Directions: Search the data for the word "wrist" and copy every line where it occurs.
=== Begin Enclosure ===
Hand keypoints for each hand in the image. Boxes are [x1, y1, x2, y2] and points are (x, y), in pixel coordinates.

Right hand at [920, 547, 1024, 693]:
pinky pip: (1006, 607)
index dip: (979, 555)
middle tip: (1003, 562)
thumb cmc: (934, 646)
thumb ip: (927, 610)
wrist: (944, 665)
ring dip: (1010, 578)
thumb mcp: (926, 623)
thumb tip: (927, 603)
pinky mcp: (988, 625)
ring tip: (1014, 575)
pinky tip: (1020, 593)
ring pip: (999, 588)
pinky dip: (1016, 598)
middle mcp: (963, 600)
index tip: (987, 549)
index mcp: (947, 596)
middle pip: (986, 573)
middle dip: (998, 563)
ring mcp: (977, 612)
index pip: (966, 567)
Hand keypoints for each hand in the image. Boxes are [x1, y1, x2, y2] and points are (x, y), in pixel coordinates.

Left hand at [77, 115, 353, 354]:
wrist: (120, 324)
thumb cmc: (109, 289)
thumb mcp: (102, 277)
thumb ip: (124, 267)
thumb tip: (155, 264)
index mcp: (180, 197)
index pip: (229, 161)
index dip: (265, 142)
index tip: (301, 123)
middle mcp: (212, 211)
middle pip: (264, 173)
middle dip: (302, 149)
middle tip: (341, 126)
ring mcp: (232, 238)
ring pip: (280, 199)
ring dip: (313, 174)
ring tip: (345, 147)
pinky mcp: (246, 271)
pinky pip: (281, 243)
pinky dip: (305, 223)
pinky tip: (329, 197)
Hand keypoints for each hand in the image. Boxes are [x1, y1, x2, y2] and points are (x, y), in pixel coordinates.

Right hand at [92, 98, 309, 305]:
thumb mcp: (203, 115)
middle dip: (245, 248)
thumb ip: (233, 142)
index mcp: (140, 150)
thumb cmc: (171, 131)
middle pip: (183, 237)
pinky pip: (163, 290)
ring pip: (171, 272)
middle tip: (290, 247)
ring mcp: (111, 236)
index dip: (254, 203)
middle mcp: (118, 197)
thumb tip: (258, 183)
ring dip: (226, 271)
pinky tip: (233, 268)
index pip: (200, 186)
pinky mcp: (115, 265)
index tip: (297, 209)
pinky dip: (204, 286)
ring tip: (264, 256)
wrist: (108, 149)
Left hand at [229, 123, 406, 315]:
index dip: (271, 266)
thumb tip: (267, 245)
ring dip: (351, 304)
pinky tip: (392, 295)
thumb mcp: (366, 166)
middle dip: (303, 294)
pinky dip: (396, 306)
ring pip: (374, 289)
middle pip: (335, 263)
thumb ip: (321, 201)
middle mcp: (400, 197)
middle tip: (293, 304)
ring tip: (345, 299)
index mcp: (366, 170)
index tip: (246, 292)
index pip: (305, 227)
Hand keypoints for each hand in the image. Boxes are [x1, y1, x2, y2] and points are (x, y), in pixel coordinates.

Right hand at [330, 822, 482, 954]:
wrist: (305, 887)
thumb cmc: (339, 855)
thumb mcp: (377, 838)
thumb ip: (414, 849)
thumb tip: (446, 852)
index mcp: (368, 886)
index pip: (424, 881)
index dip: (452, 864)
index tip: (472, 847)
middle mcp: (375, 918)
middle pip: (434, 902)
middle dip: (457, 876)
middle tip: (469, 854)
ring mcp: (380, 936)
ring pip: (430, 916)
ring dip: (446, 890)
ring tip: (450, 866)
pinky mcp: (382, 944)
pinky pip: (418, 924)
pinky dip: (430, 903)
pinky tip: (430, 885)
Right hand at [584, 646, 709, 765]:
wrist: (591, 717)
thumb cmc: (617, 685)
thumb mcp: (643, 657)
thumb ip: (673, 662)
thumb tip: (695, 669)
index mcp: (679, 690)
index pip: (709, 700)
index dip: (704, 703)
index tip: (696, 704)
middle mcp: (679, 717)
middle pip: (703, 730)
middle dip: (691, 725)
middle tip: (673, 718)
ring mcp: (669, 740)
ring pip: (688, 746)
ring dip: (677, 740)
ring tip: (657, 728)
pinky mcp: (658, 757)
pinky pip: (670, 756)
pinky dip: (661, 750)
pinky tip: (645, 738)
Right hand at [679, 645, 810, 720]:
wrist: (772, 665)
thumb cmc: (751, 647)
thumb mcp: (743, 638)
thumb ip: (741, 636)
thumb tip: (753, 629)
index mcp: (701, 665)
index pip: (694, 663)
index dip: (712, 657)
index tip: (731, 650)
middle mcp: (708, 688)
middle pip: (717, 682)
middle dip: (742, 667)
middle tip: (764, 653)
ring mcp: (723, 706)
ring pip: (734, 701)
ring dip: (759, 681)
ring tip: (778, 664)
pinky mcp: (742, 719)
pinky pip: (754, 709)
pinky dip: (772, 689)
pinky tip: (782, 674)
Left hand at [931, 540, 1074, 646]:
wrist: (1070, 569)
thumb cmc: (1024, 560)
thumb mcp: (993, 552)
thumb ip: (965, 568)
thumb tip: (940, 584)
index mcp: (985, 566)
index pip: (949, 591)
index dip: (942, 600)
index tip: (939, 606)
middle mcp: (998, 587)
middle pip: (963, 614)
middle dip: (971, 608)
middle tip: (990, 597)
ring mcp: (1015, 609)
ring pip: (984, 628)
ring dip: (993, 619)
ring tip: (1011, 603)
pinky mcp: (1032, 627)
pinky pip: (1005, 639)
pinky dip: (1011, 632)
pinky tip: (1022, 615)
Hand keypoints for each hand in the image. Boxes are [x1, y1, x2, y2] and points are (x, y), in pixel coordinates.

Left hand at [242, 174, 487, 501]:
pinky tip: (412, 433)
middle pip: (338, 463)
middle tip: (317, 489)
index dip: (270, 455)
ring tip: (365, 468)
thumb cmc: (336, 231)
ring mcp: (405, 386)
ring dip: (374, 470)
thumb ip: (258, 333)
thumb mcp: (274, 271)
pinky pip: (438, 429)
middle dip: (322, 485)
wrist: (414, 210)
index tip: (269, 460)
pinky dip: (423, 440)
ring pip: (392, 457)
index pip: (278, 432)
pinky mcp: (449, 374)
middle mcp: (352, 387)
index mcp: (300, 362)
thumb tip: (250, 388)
=== End Enclosure ===
Expected answer:
wrist: (944, 665)
wrist: (120, 324)
wrist: (108, 149)
wrist: (305, 887)
wrist: (591, 717)
wrist: (772, 665)
wrist: (1070, 569)
wrist: (414, 210)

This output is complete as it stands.